Buscando su quinta victoria de la temporada, Carlos Zambrano salió a comandar la nave miamense en el último partido de la serie contra los Nationals. Los capitalinos, punteros de la División Este, contraatacaron con su tercer abridor, Edwin Jackson.
Big Z (W, 5-7) partió con una desventaja de 2-0, producto de un batazo de sacrificio de Jesús Flores en la segunda manga y un cuadrangular en solitario de Ryan Zimmerman en la tercera.

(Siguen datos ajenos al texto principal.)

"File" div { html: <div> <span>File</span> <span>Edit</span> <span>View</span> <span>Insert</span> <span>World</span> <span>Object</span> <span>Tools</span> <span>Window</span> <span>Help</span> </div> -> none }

Pero los peces sacaron toda la artillería en la parte baja, gracias a un sencillo de dos carreras de Carlos “El Caballo” Lee y este excepcional bambinazo de Hanley Ramírez, que alcanzó los 411 pies de distancia -125 metros para los que prefieren el sistema tradicional-. La escultura se encendió con todo; una vista que echábamos harto de menos, si me permiten decirlo…
Zambrano contó, además, con la ayuda de su defensa, ejecutora suprema de cuatro dobles matanzas que terminaron siendo cruciales. La más importante fue ésta, en la sexta, que neutralizó una situación de DEFCON I con las bases llenas. El venezolano terminaría cediendo tres rayitas y ocho imparables sobre seis mangas, cumpliendo su objetivo del día. Eliminó a dos bateadores por la vía del strikeout y se sobrepuso a cuatro boletos. También bajó su ERA a 4.24.
Jackson (L, 5-5) quedó bailando con la fea gracias a esa explosiva tercera entrada de la escuadra floridana. Sólo alcanzó a durar cinco episodios, cediendo seis de los siete imparables que los Marlins lograron en el pleito. Claro está que los hicieron contar. Los muchachos de Davey Johnson totalizaron la respetable cifra de once knocks, pero no pudieron acercarse más a Miami, que vio a Wade LeBlanc, Ryan Webb, Randy Choate, Heath Bell y Mike Dunn combinarse para ceder apenas tres imparables y cuatro ponches en las últimas tres mangas. Bell lanzó una octava perfecta, Choate dejó mareado a Andy LaRoche con sólo tres envíos y Dunn sumó el primer salvamento de su carrera profesional. Eso sí, le costó, ya que puso dos corredores a bordo antes de despachar al mencionado LaRoche con una bola rápida de 96 millas por hora. De momento, la estrategia del cerrador por comité tiene rendimiento perfecto: 2 de 2.
De este modo, los peces sacan tablas en una serie sumamente complicada, y ganan algo de terreno en su competitivo tablero. Ahora se aprestan a viajar a Chicago para medirse con los Cubs, en una serie que de seguro le interesará muchísimo a Berkut, mi buen amigo bloguero y único lector de este espacio.